- [Cevaplanacak Sorular]
**A.** Makyavelli ve demokrasi yazısının başındaki künye kısmında iki nokta üst üste ile biten alan adlarının hepsini metindeki sırasıyla yazın.
**B.** Makyavelli ve demokrasi yazısını, polisin Mamie hakkındaki sözlerinden sonra gelecek bölümle sürdürün.

***** Alıntı Metin

Makyavelli ve Demokrasi
Başlık:
Makyavelli ve Demokrasi
Kaynak:
Ulus, "Günün Işığında", Sayı: 11717, s. 1
Tarih:
1955-08-06
Lokasyon:
Atatürk Kitaplığı, 152/29
Metin:
GÜNÜN Işığında
Makyavelli ve demokrasi
GEÇENLERDE 3 ay kaldığım bir Amerikan kasabasındaki dostlarım arasında bir de polis vardı. Kasabada hemen herkesin, belki kendi yakalamış olduğu sabıkalıların bile dostu, cana yakın bir polisti.
Bir gün bu polis dostumla ayaküstü kremalı Amerikan kahvesi içerken, o sıralarda Amerika'yı ziyaret etmekte olan bir yabancı hanedan mensubu kadından, bu kadının her gittiği yerde hararetle ağırlanışından söz açıldı.
Polis,
— Biliyor musun, biz garip bir milletiz! dedi... Şimdi şu kadın bizim kasabaya gelse de kendisi için bir karşılama töreni yapılsa, yaşlı genç hepimiz sokaklara dökülüp, kendisini aslında hiç umursamadığımız halde, ona en büyük itibarı gösterir, akıl almıyacak sevgi gösterilerinde bulunuruz. Neden dersen, bizimle hiçbir ilişiği yoktur da ondan... Ama bir de Mamie (Eisenhower'in eşi) gelip onun için bir tören yapılacak olsa belki de kadıncağızı sokaklarda yumurta yağmurana tutar, türlü yollardan istiskal ederiz.

**********
***** Gösterilen Malzeme

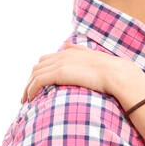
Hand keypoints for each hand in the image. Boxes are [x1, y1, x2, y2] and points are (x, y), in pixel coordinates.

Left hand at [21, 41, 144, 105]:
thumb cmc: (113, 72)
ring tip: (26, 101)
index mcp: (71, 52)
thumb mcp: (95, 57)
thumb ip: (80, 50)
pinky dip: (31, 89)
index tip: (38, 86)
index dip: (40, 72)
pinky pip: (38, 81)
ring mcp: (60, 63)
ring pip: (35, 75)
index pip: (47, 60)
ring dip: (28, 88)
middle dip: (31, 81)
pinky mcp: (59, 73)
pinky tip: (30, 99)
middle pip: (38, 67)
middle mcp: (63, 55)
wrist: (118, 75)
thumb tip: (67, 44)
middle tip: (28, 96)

**********
***** Gösterilen Malzeme

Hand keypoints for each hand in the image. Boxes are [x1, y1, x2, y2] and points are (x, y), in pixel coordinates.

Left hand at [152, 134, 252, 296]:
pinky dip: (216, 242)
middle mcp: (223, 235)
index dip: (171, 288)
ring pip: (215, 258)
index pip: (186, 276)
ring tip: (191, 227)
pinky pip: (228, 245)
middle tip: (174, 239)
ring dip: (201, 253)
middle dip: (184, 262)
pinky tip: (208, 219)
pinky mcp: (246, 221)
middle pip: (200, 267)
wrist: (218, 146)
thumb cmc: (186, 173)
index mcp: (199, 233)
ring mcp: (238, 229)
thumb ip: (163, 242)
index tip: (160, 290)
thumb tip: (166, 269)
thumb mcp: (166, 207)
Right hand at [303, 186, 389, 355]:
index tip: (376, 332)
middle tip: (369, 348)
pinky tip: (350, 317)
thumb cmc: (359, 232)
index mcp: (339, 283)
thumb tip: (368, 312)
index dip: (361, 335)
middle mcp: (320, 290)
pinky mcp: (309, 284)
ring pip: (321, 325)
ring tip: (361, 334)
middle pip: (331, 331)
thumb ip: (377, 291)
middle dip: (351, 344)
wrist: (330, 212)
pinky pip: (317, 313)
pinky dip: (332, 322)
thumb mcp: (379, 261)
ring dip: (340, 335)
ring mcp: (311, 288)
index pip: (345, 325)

**********

- [Alıştırma Yanıtları]
**A.** Başlık, Kaynak, Tarih, Lokasyon, Metin

**B.**
-Neden, dedim, Başkanınızın karısı sevilmez mi burada?
-Tersine, çok sevilir! Kimseye bir kötülüğü yoktur kadıncağızın. Bütün kusuru, bir başka devlet başkanının yahut hükümdarının değil de bizim devlet başkanımızın karısı olmasıdır. Biz, başka memleketlerin idarecilerine —sırf onları umursamadığımız için— ne kadar saygı gösterirsek, kendi memleketimizin idarecilerini istiskal edebilmek için de o kadar fırsat kollarız.
Şaşkınlığım büsbütün artıyordu. Gene,
-Neden? dedim,
-Neden olacak! dedi Amerikalı polis... Hadlerini bilsinler, kendilerini bir şey sanıp da başımıza belâ kesilmesinler diye!...
*
Sayın Yusuf Adil Egeli'nin yeni çıkan çevirisinden, ünlü Rönesans yazarı Makyavelli'nin «Prens» ini (x) bir daha okuduğumda, Amerikalı polisle aramızda geçen bu konuşma hatırıma geldi.
O polis gibi düşünebilmek için bütün Amerikalılar «Prens» i okumuş olmalılar, dedim kendi kendime... Okumuş olmasalardı bile, yazılışından beri geçen dört buçuk yüzyılda bu kitap Batı düşüncesine ne kadar tesir etmiş olmalıydı ki bir küçük Amerikan kasabasındaki bir polis memuru bir yabancı gazeteciye kendi memleketinin idarecilerinden böyle bahsedebilsin!...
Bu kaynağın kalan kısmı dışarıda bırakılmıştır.